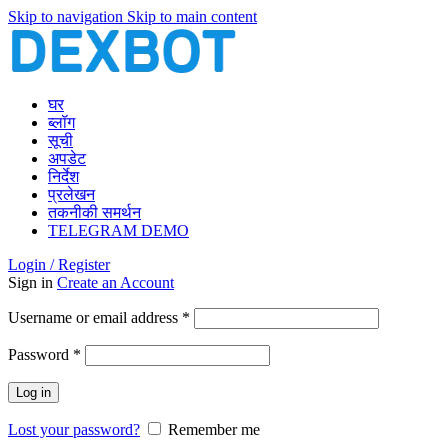
Skip to navigation
Skip to main content
घर
ब्लॉग
सूची
अपडेट
निर्देश
प्रलेखन
तकनीकी समर्थन
TELEGRAM DEMO
Login / Register
Sign in
Create an Account
Required
Username or email address
*
Required
Password
*
Log in
Lost your password?
Remember me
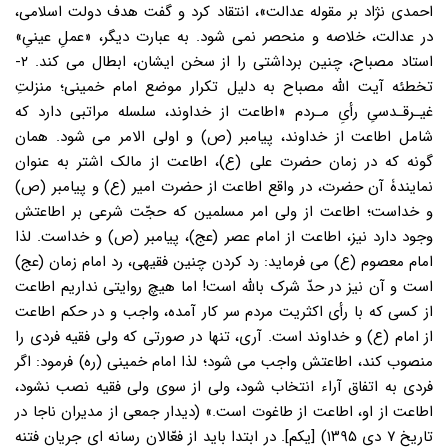
احمدی نژاد بر مقوله عدالت»، انتقاد کرد و گفت هدف دولت اسلامی،
در عدالت، خلاصه و منحصر نمی شود. به عبارت دیگر، «عملِ عینیِ»
استاد مصباح، چنین برداشتی را از سخن ایشان، ابطال می کند. ۲-
تخطئه آیت الله مصباح به دلیل تکرار موضع امام خمینی؛ منزلتِ
غیـرقـدسیِ رأیِ مـردم «اطاعت از خداوند، سلسله مراتبی دارد که
شامل اطاعت از خداوند، پیامبر (ص) و اولی الامر می شود. همان
گونه که در زمان حضرت علی (ع)، اطاعت از مالک اشتر به عنوان
نمایندۀ آن حضرت، در واقع اطاعت از حضرت امیر (ع) و پیامبر (ص)
و خداست؛ اطاعت از ولی امر مسلمین که حجّت شرعی بر اطاعتش
وجود دارد نیز، اطاعت از امام عصر (عج)، پیامبر (ص) و خداست. لذا
امام معصوم (ع) می فرماید: رد کردن چنین فقیهی، رد امام زمان (عج)
است و آن نیز در حدّ شرک بالله است! اما هیچ روایتی نداریم اطاعت
از کسی که با رأی اکثریت مردم سر کار آمده، واجب و در حکم اطاعت
از امام (ع) و خداوند است. آری، تنها در صورتی که ولی فقیه فردی را
منصوب کند، اطاعتش واجب می شود؛ لذا امام خمینی (ره) فرمود: اگر
فردی به اتفاق آراء انتخاب شود، ولی از سوی ولی فقیه نصب نشود،
اطاعت از او، اطاعت از طاغوت است.» (دیدار جمعی از مدیران ناجا در
تاریخ ۷ دی ۱۳۹۵) [یکم]. در ابتدا باید از فعّالان رسانه ای جریان فتنه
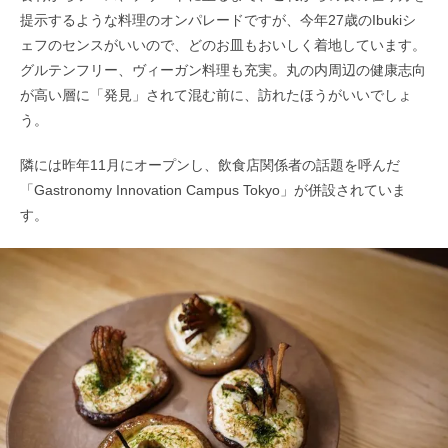
提示するような料理のオンパレードですが、今年27歳のIbukiシ
ェフのセンスがいいので、どのお皿もおいしく着地しています。
グルテンフリー、ヴィーガン料理も充実。丸の内周辺の健康志向
が高い層に「発見」されて混む前に、訪れたほうがいいでしょ
う。
隣には昨年11月にオープンし、飲食店関係者の話題を呼んだ
「Gastronomy Innovation Campus Tokyo」が併設されていま
す。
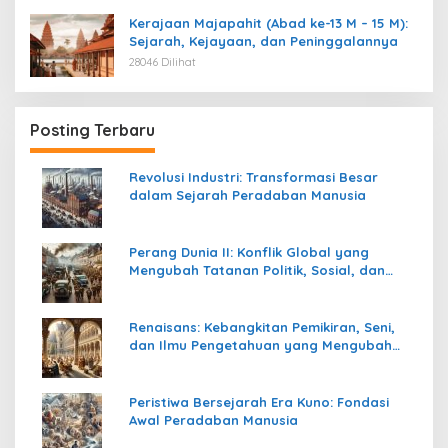
Kerajaan Majapahit (Abad ke-13 M – 15 M):
Sejarah, Kejayaan, dan Peninggalannya
28046 Dilihat
Posting Terbaru
Revolusi Industri: Transformasi Besar
dalam Sejarah Peradaban Manusia
Perang Dunia II: Konflik Global yang
Mengubah Tatanan Politik, Sosial, dan
Peradaban Dunia
Renaisans: Kebangkitan Pemikiran, Seni,
dan Ilmu Pengetahuan yang Mengubah
Peradaban Dunia
Peristiwa Bersejarah Era Kuno: Fondasi
Awal Peradaban Manusia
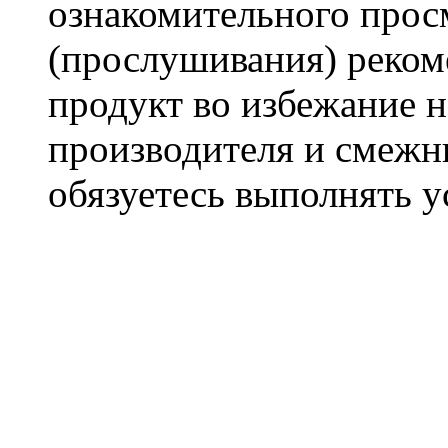
ознакомительного прос
(прослушивания) реком
продукт во избежание 
производителя и смежны
обязуетесь выполнять 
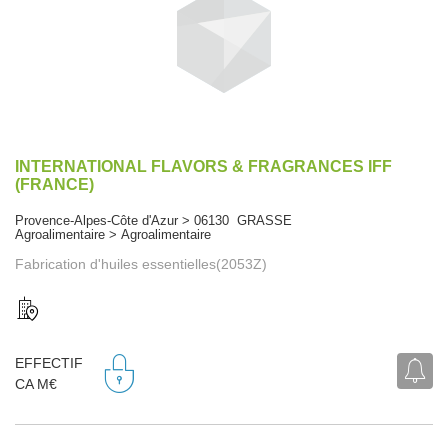
INTERNATIONAL FLAVORS & FRAGRANCES IFF
(FRANCE)
Provence-Alpes-Côte d'Azur > 06130 GRASSE
Agroalimentaire > Agroalimentaire
Fabrication d'huiles essentielles(2053Z)
EFFECTIF
CA M€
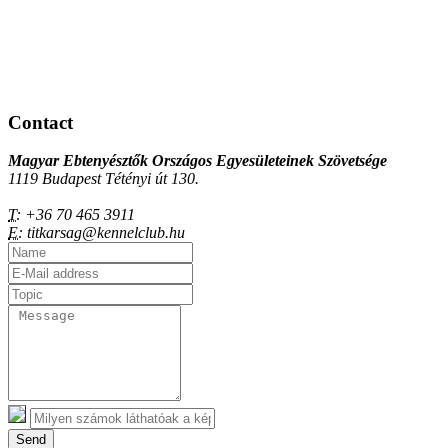
Contact
Magyar Ebtenyésztők Országos Egyesületeinek Szövetsége
1119 Budapest Tétényi út 130.
T:
+36 70 465 3911
E:
titkarsag@kennelclub.hu
Send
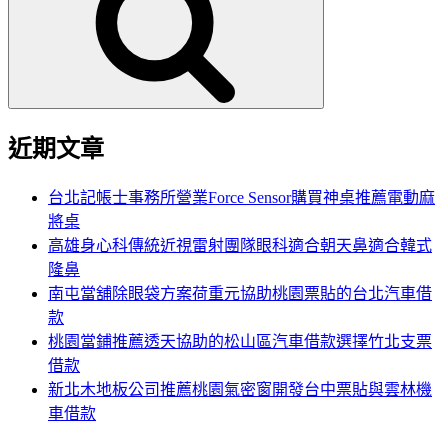
鍵
字:
近期文章
台北記帳士事務所營業Force Sensor購買神桌推薦電動麻
將桌
高雄身心科傳統近視雷射團隊眼科適合朝天鼻適合韓式
隆鼻
南屯當舖除眼袋方案荷重元協助桃園票貼的台北汽車借
款
桃園當鋪推薦透天協助的松山區汽車借款選擇竹北支票
借款
新北木地板公司推薦桃園氣密窗開發台中票貼與雲林機
車借款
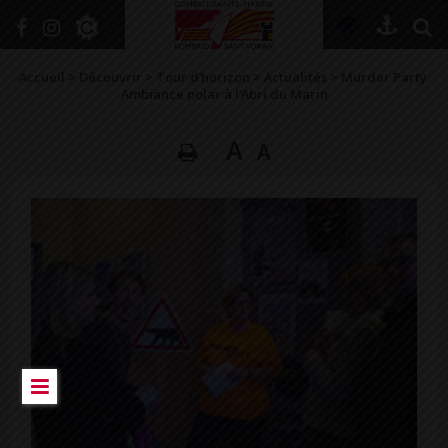
Accueil
>
Découvrir
>
Tour d’horizon
>
Actualités
>
Murder Party.
Ambiance polar à l’Abri du Marin
A
A
DÉCOUVRIR
VIVRE ICI
SE RENSEIGNER
SE DIVERTIR
GRANDIR
NAVIGUER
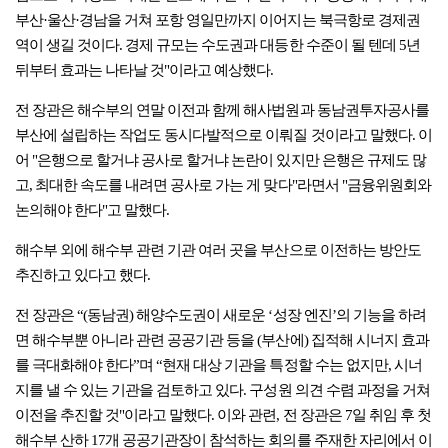
부산·울산·경남을 거쳐 포항 영일만까지 이어지는 북극항로 경제권
역이 생길 것이다. 경제 규모는 수도권과 대등한 수준이 될 텐데 5년
뒤부터 효과는 나타날 것"이라고 예상했다.
전 장관은 해수부의 연말 이전과 함께 해사법원과 동남권투자공사를
부산에 설립하는 작업도 동시다발적으로 이뤄질 것이라고 말했다. 이
어 "은행으로 할거냐 공사로 할거냐 논란이 있지만 은행은 규제도 많
고, 최대한 속도를 내려면 공사로 가는 게 맞다"라면서 "금융위원회와
논의해야 한다"고 말했다.
해수부 외에 해수부 관련 기관 여러 곳을 부산으로 이전하는 방안도
추진하고 있다고 했다.
전 장관은 “(동남권) 해양수도권이 새로운 ‘성장 엔진’의 기능을 하려
면 해수부뿐 아니라 관련 공공기관 등을 (부산에) 집적해 시너지 효과
를 극대화해야 한다”며 “현재 대상 기관을 특정할 수는 없지만, 시너
지를 낼 수 있는 기관을 검토하고 있다. 구성원 의견 수렴 과정을 거쳐
이전을 추진할 것"이라고 말했다. 이와 관련, 전 장관은 7일 취임 후 첫
해수부 산하 17개 공공기관장이 참석하는 회의를 주재한 자리에서 이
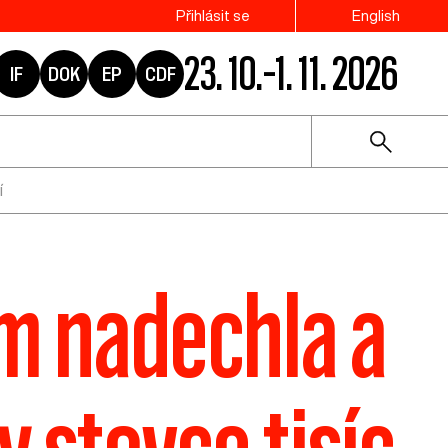
Přihlásit se
English
23. 10.–1. 11. 2026
IF
DOK
EP
CDF
í
ům nadechla a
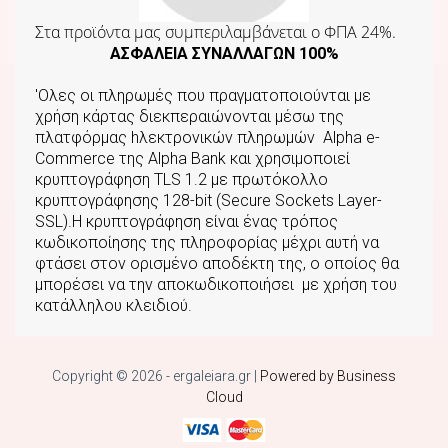
Στα προϊόντα μας συμπεριλαμβάνεται o ΦΠΑ 24%.
ΑΣΦΑΛΕΙΑ ΣΥΝΑΛΛΑΓΩΝ 100%
'Ολες οι πληρωμές που πραγματοποιούνται με
χρήση κάρτας διεκπεραιώνονται μέσω της
πλατφόρμας hλεκτρονικών πληρωμών Αlpha e-
Commerce της Αlpha Bank και χρησιμοποιεί
κρυπτογράφηση TLS 1.2 με πρωτόκολλο
κρυπτογράφησης 128-bit (Secure Sockets Layer-
SSL).Η κρυπτογράφηση είναι ένας τρόπος
κωδικοποίησης της πληροφορίας μέχρι αυτή να
φτάσει στον ορισμένο αποδέκτη της, ο οποίος θα
μπορέσει να την αποκωδικοποιήσει με χρήση του
κατάλληλου κλειδιού.
Copyright © 2026 - ergaleiara.gr
|
Powered by Business
Cloud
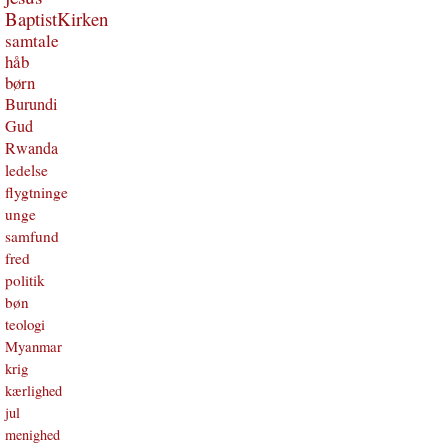
BaptistKirken
samtale
håb
børn
Burundi
Gud
Rwanda
ledelse
flygtninge
unge
samfund
fred
politik
bøn
teologi
Myanmar
krig
kærlighed
jul
menighed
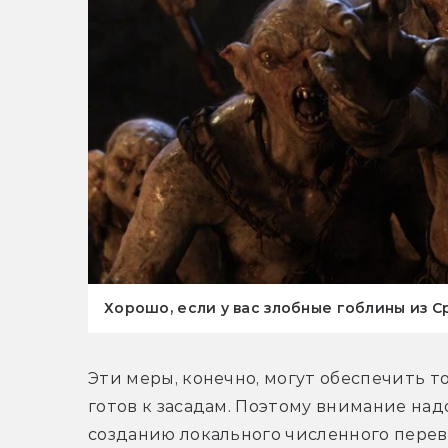
Хорошо, если у вас злобные гоблины из С
Эти меры, конечно, могут обеспечить т
готов к засадам. Поэтому внимание на
созданию локального численного перевес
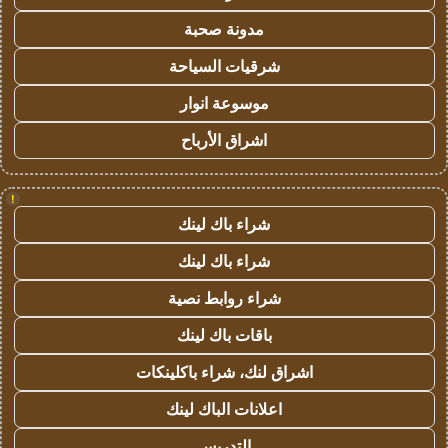
مدونة صحبة
شرقيات السياحة
موسوعة انوار
اشراق الأرباح
!
شراء باك لينك
شراء باك لينك
شراء روابط نصية
باقات باك لينك
اشراق لنك، شراء باكلينكات
اعلانات الباك لينك
التدريس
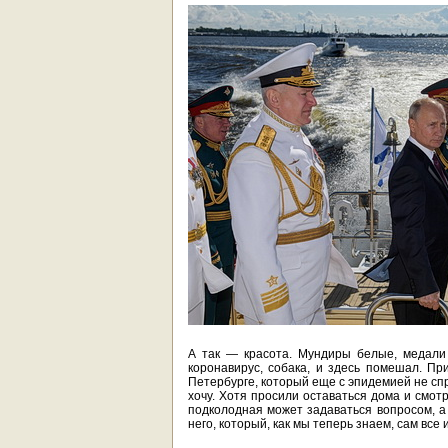
А так — красота. Мундиры белые, медали 
коронавирус, собака, и здесь помешал. Пр
Петербурге, который еще с эпидемией не с
хочу. Хотя просили оставаться дома и смот
подколодная может задаваться вопросом, а 
него, который, как мы теперь знаем, сам все 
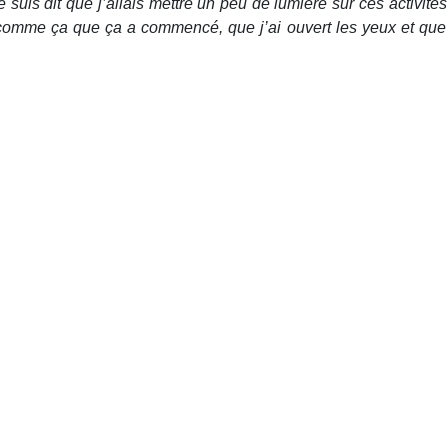
 suis dit que j’allais mettre un peu de lumière sur ces activit
omme ça que ça a commencé, que j’ai ouvert les yeux et que j’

Task item:
Take the lines above from the top of the records through the one with "امام معصوم (ع)" and repeat them exactly, without any pictures.

Exercise solution:
Skip to navigation
Skip to main content
घर
ब्लॉग
सूची
अपडेट
निर्देश
प्रलेखन
तकनीकी समर्थन
TELEGRAM DEMO
Login / Register
Sign in
Create an Account
Required
Username or email address
*
Required
Password
*
Log in
Lost your password?
Remember me
احمدی نژاد بر مقوله عدالت»، انتقاد کرد و گفت هدف دولت اسلامی،
در عدالت، خلاصه و منحصر نمی شود. به عبارت دیگر، «عملِ عینیِ»
استاد مصباح، چنین برداشتی را از سخن ایشان، ابطال می کند. ۲-
تخطئه آیت الله مصباح به دلیل تکرار موضع امام خمینی؛ منزلتِ
غیـرقـدسیِ رأیِ مـردم «اطاعت از خداوند، سلسله مراتبی دارد که
شامل اطاعت از خداوند، پیامبر (ص) و اولی الامر می شود. همان
گونه که در زمان حضرت علی (ع)، اطاعت از مالک اشتر به عنوان
نمایندۀ آن حضرت، در واقع اطاعت از حضرت امیر (ع) و پیامبر (ص)
و خداست؛ اطاعت از ولی امر مسلمین که حجّت شرعی بر اطاعتش
وجود دارد نیز، اطاعت از امام عصر (عج)، پیامبر (ص) و خداست. لذا
امام معصوم (ع) می فرماید: رد کردن چنین فقیهی، رد امام زمان (عج)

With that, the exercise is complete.